Back in the heady days of the George W. Bush administration, we first heard about the “reality-based community.”
It was an invention of an administration official — believed to be Karl Rove — in a quote given to journalist Ron Suskind. The official divided the world into two camps: those who create reality by their actions, and the rest, who are left only to study that reality.
I thought of that recently as the Cliven Bundy story dragged into its fourth week, and it became increasingly clear that we live in two Americas, with two very different realities.
In one reality, Bundy is a welfare cowboy who for two decades has socialized the cost of his ranching outfit by refusing to pay grazing fees while using property owned by the United States of America. In the other reality, he’s a hero for standing up to an agency of the government. In one reality, Bundy says he doesn’t recognize the federal government as even existing; in the other, he rides a horse with a copy of the U.S. Constitution in his pocket, waving an American flag.
In one reality, the Bureau of Land Management is a group of American citizens working to preserve and protect commonly held land for all Americans.

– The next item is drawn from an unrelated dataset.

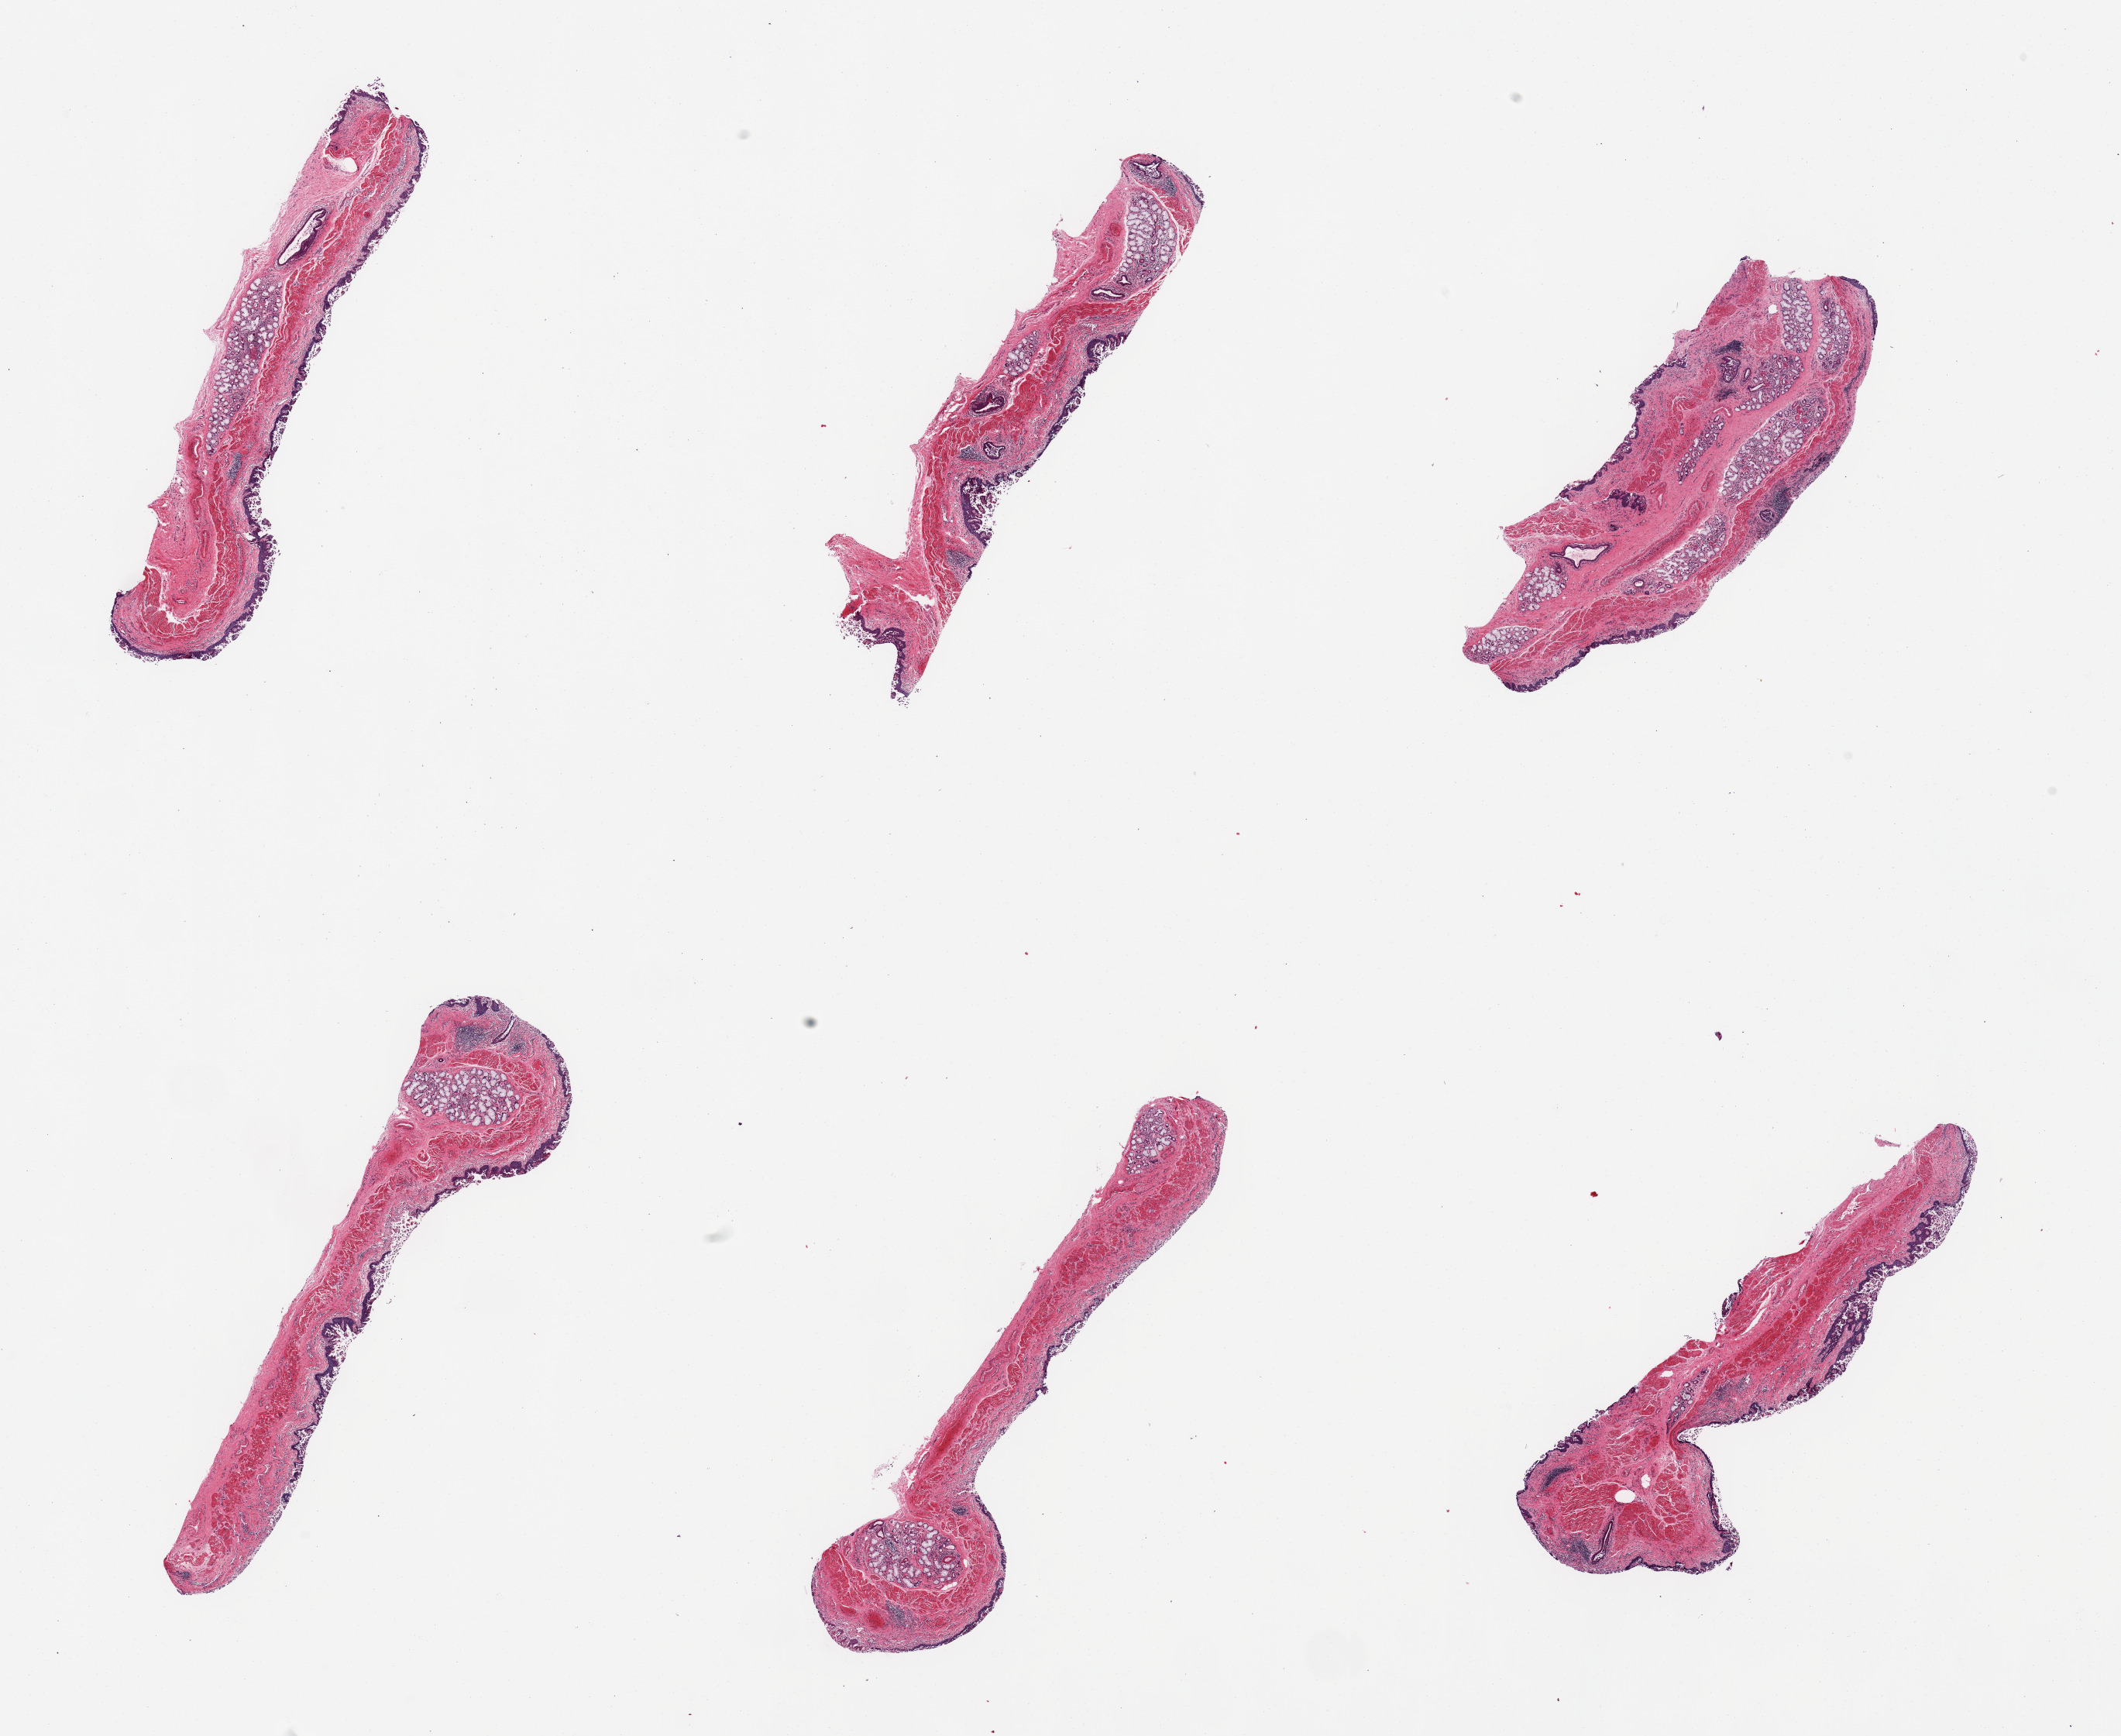
Hematoxylin and eosin (H&E) whole-slide image, low-resolution overview of the scanned area, about 21.7 x 17.7 mm, PAXgene-fixed, paraffin-embedded tissue, section of esophageal mucous membrane (target tissue), donor tissue sample. Donor sex: male.
Review note (as recorded): 6 pieces, moderately advanced autolysis with sloughing squamous mucosa up to ~0.2mm, numerous submucosal mucus glands, fairly well preserved.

In the other, they are agents of an occupying foreign power, bent on destroying ranching operations so we all have to eat kale salad for dinner, just as first lady Michelle Obama intended.
In one reality, American citizens follow the laws their representatives pass for the common good. In another, U.S. Sen. Dean Heller says American citizens who rallied to Bundy’s cause with guns at the ready and say they’re willing to bear arms against their own government are “patriots.”
But it’s not just in rural Nevada that the divide between the realities is growing ever wider. It’s happening across the country.
In one reality, the Federal Emergency Management Agency employs the people who are supposed to come help you after a natural disaster, such as a hurricane, a flood or a tornado. In the other, they’re the guys responsible for running the secret re-education camps and directing the blue-helmeted United Nations troops and their dark olive (not black, that’s a myth) helicopters to the locations from which they’ll occupy America.
In one reality, the Environmental Protection Agency is the government entity created by Republican President Richard Nixon to ensure clean air, water and land. In the other reality, it’s an anti-corporate behemoth used to oppress hard-working businessmen who simply want to burn carbon fuels to run the machinery of capitalism unfettered by anti-pollution rules or, in some cases, a conscience.
In one reality, climate change is a very real threat to the future of human life on Earth, and something we need to work to avoid. In the other, it’s a massive global hoax designed to get us all to live in thatched-roof hovels with dirt floors, and no indoor plumbing, with more kale salads for dinner.
In one reality, Barack Obama is the duly elected president of the United States. In the other, he’s a Kenyan-born socialist designed to turn America from the halcyon days of its freedom-loving past to a giant collective working to advance the common good.
In one reality, the Constitution is a pretty wise reminder to be skeptical of human nature, divide the powers of government and keep watch over its officials, but a document whose principles can be applied to changing circumstances and new technology. In the other, it’s an unchanging manifesto that must always be understood and interpreted with the mindset of 1787 colonial America, regardless of the progress of science or society.
More and more, the first reality is at war with the second. And, as the greatest Republican president once reminded us, borrowing a quote from an even greater leader, “A house divided against itself cannot stand.”